The two decide to drown their sorrows and do “all kinds of crazy things” at their favorite club, Circus Disco – including Eric having a tattoo guy use a large metal hook to pierce his large. . . . . uh. . . . . “I wear a size 14 shoe,” he explains. “That was actually a real painful scene for me. I’m still trying to get that sewn back up, but it’s a long, complicated process. But that’s the dedication that Tim and Eric bring to the big screen.”

In the restroom, the boys see Damien Weebs’ cheesy TV spot, the first of many such commercial parodies throughout the film. “We knew early on that we wanted to pepper the movie with these breaks, that would take the audience out of the movie,” Tim explains. “The trick was how to make that work, but also be forwarding the story and not just become a diversion.

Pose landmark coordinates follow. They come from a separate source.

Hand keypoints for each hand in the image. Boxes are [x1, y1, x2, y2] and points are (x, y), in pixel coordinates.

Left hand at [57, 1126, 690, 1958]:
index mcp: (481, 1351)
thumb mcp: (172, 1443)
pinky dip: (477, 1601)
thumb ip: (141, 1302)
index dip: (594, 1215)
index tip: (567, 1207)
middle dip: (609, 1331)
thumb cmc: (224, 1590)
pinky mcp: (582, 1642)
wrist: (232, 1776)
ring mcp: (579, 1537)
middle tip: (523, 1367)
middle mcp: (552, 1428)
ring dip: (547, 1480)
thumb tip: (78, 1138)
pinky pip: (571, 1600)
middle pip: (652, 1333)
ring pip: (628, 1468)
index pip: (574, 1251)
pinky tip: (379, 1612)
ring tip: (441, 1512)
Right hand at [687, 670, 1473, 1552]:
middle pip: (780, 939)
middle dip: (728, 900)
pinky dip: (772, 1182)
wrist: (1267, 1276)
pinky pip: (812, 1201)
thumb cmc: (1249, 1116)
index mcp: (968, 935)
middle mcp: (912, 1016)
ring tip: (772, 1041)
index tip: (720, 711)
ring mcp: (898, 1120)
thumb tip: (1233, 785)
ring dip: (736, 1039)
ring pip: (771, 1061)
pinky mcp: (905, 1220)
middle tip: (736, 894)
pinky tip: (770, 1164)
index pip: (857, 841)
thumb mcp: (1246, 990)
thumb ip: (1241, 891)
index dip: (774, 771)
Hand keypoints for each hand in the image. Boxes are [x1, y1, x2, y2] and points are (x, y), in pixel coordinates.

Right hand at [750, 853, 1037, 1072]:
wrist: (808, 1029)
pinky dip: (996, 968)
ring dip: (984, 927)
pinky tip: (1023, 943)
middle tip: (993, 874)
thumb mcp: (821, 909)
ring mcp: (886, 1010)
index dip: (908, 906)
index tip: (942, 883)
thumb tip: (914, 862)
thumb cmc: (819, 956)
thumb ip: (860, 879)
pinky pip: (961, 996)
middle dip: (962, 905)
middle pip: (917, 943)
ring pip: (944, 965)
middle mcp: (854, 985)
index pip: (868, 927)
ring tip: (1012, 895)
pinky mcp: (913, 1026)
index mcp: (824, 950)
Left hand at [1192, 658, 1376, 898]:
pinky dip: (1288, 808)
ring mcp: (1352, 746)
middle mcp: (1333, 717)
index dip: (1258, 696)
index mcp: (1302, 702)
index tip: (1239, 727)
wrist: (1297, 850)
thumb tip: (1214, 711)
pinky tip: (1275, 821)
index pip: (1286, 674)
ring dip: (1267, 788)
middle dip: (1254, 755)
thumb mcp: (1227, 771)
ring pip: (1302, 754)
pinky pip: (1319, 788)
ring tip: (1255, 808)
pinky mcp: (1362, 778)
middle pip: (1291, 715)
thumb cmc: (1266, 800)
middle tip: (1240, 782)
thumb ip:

It became obvious, when the story needed a jolt of a ramp-up narrative, you could just do these great commercials that helped explain things.”

The look is, of course, the pure Tim & Eric their fans love, with crappy edits, cheap effects and the obvious used car dealer references (like Weebs making a point by looking over his sunglasses). “We shoot these on green screen, and we’re not too worried about what we’re gonna get, because when we give it to our editors, they tend to add a whole other layer and level of jokes” – and sometimes add themselves into the mix. “The two guys in the spot that look kinda like us are actually one of our editors and our producer. Whenever there’s an opportunity to have a stand-in with a close resemblance to us, we always put them in.”